Pair Corralation between Capri Holdings and Global Opportunity

Given the investment horizon of 90 days Capri Holdings is expected to under-perform the Global Opportunity. In addition to that, Capri Holdings is 4.23 times more volatile than Global Opportunity Portfolio. It trades about -0.06 of its total potential returns per unit of risk. Global Opportunity Portfolio is currently generating about 0.1 per unit of volatility. If you would invest  3,086  in Global Opportunity Portfolio on September 1, 2024 and sell it today you would earn a total of  588.00  from holding Global Opportunity Portfolio or generate 19.05% return on investment over 90 days.
Time Period3 Months [change]
DirectionMoves Against 
StrengthVery Weak
Accuracy99.47%
ValuesDaily Returns

Capri Holdings  vs.  Global Opportunity Portfolio

 Performance 
       Timeline  
Capri Holdings 

Risk-Adjusted Performance

0 of 100

 
Weak
 
Strong
Very Weak
Over the last 90 days Capri Holdings has generated negative risk-adjusted returns adding no value to investors with long positions. Despite abnormal performance in the last few months, the Stock's basic indicators remain fairly strong which may send shares a bit higher in December 2024. The recent confusion may also be a sign of long-lasting up-swing for the firm traders.
Global Opportunity 

Risk-Adjusted Performance

20 of 100

 
Weak
 
Strong
Solid
Compared to the overall equity markets, risk-adjusted returns on investments in Global Opportunity Portfolio are ranked lower than 20 (%) of all funds and portfolios of funds over the last 90 days. In spite of fairly weak basic indicators, Global Opportunity showed solid returns over the last few months and may actually be approaching a breakup point.

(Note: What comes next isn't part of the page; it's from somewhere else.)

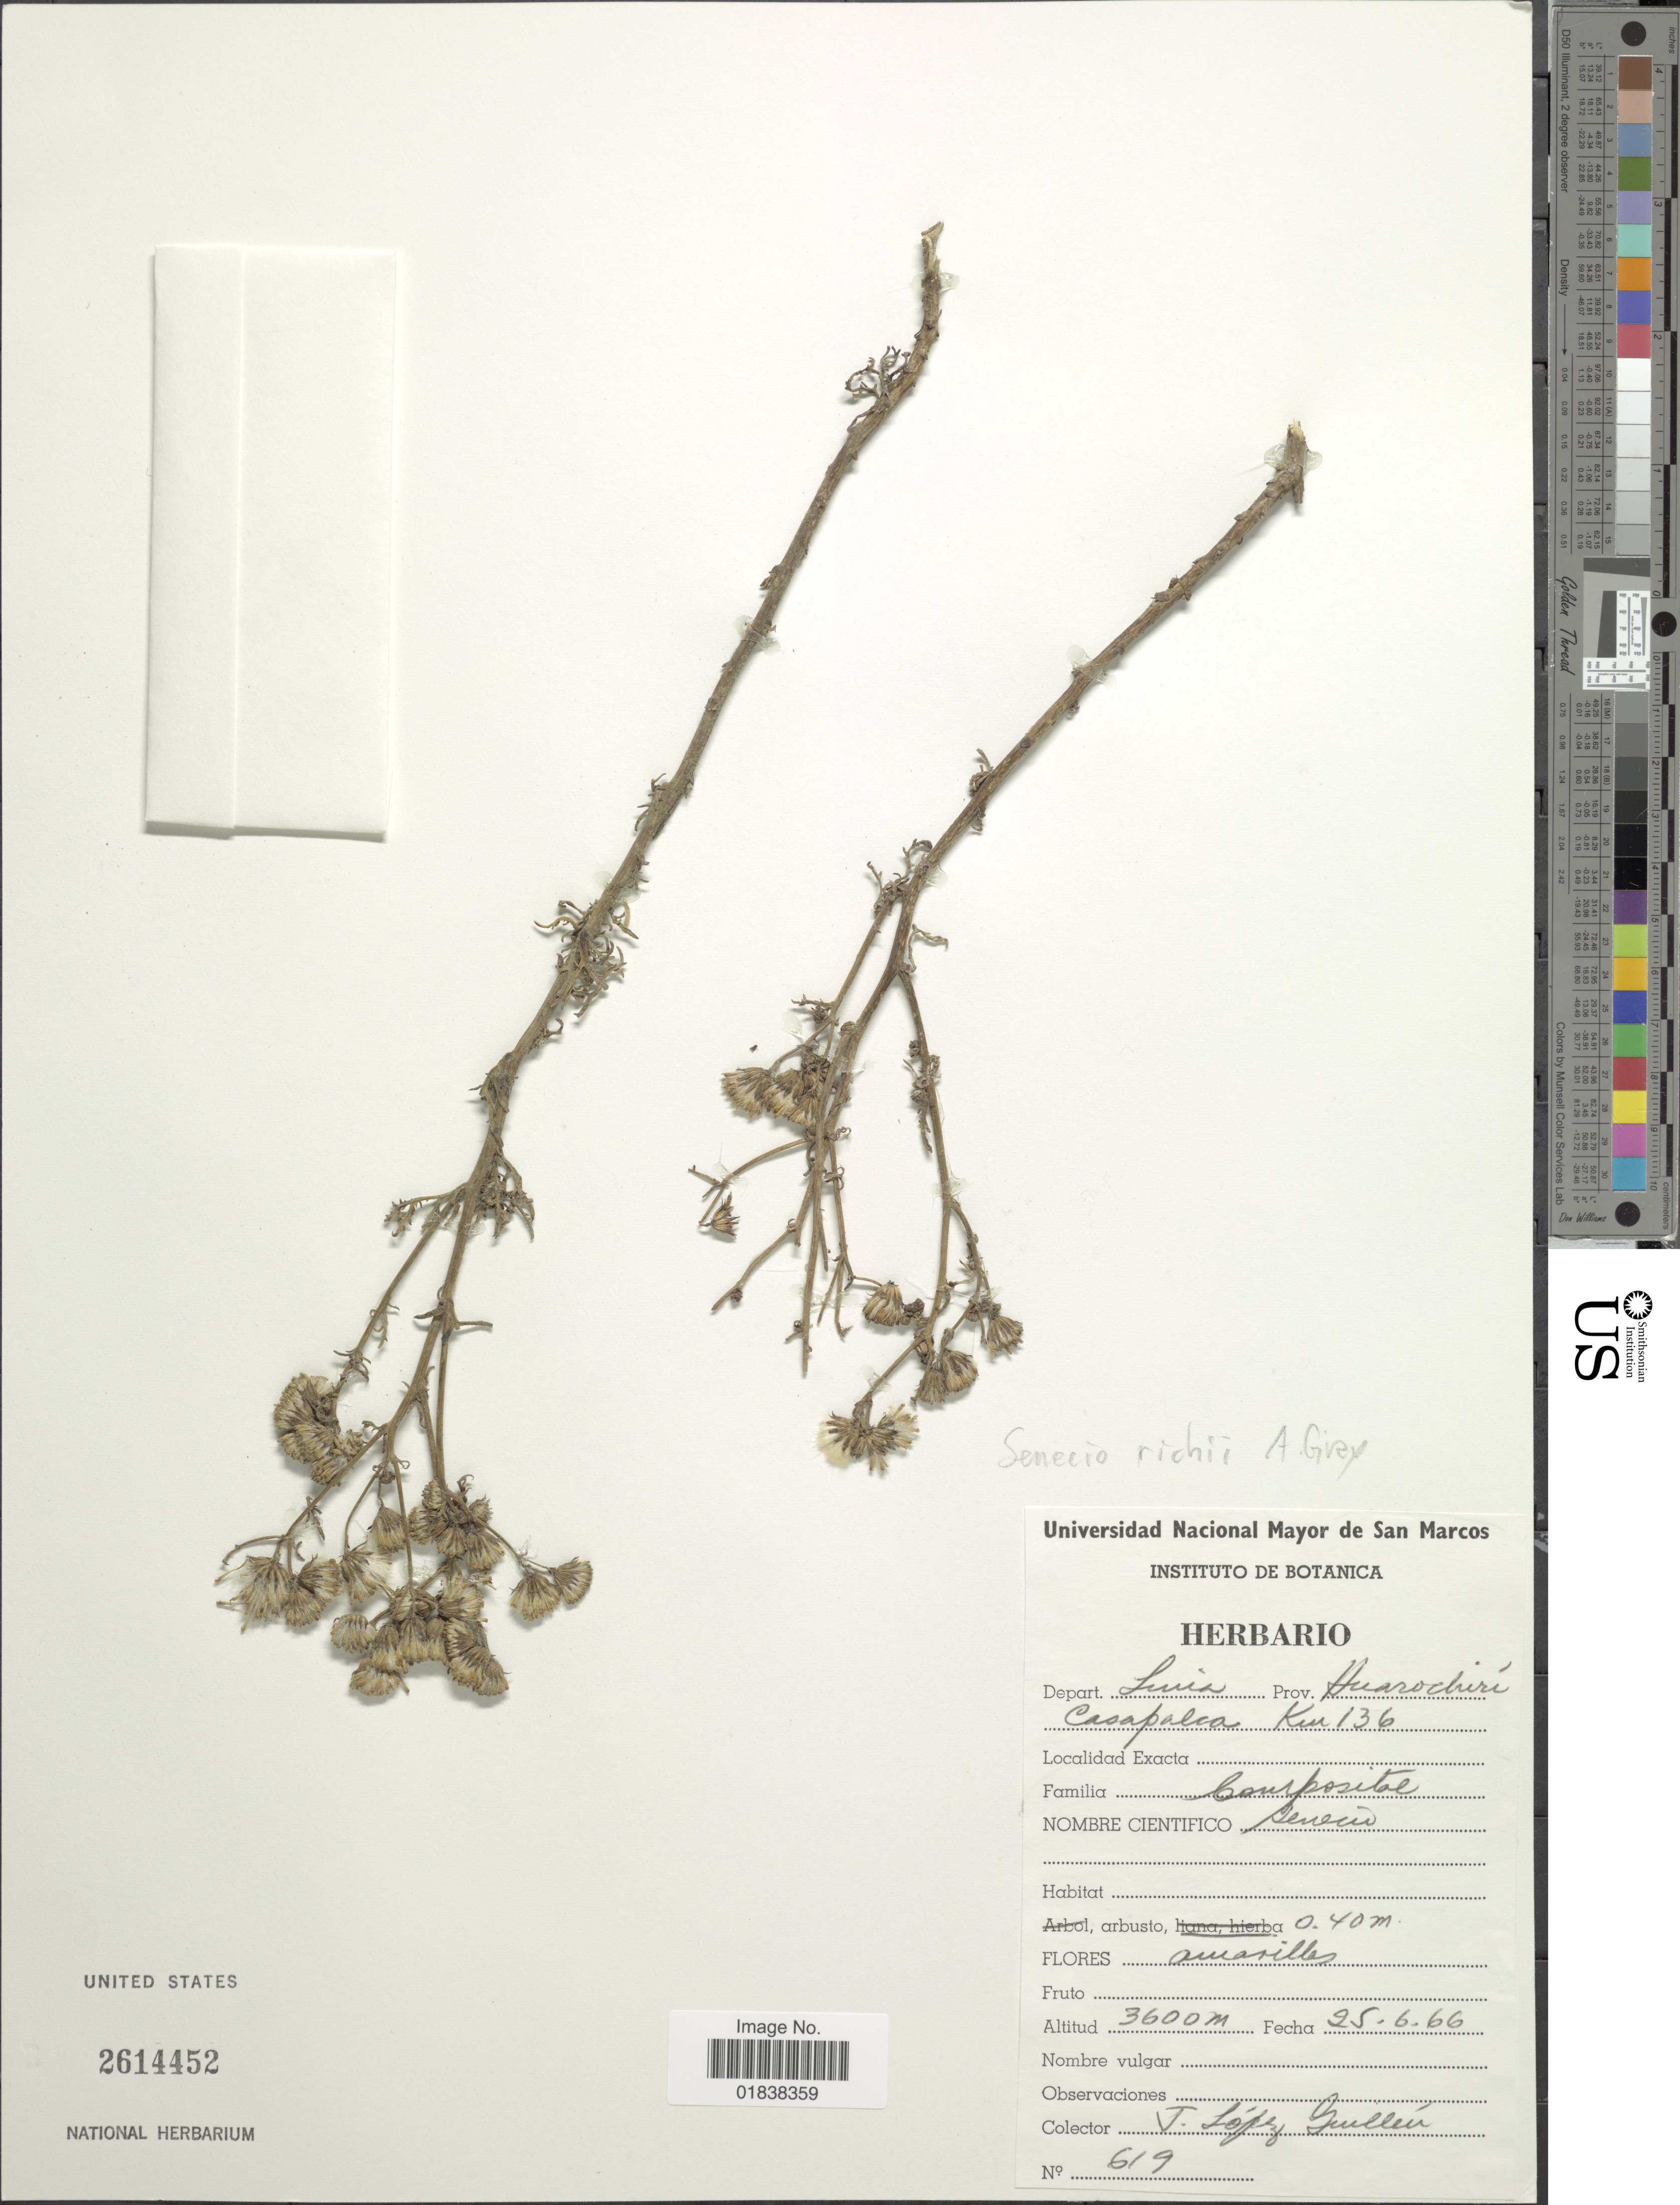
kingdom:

Capri Holdings and Global Opportunity Volatility Contrast

   Predicted Return Density   
       Returns  

Pair Trading with Capri Holdings and Global Opportunity

The main advantage of trading using opposite Capri Holdings and Global Opportunity positions is that it hedges away some unsystematic risk. Because of two separate transactions, even if Capri Holdings position performs unexpectedly, Global Opportunity can make up some of the losses. Pair trading also minimizes risk from directional movements in the market. For example, if an entire industry or sector drops because of unexpected headlines, the short position in Global Opportunity will offset losses from the drop in Global Opportunity's long position.
The idea behind Capri Holdings and Global Opportunity Portfolio pairs trading is to make the combined position market-neutral, meaning the overall market's direction will not affect its win or loss (or potential downside or upside). This can be achieved by designing a pairs trade with two highly correlated stocks or equities that operate in a similar space or sector, making it possible to obtain profits through simple and relatively low-risk investment.
Check out your portfolio center.
Note that this page's information should be used as a complementary analysis to find the right mix of equity instruments to add to your existing portfolios or create a brand new portfolio. You can also try the Bollinger Bands module to use Bollinger Bands indicator to analyze target price for a given investing horizon.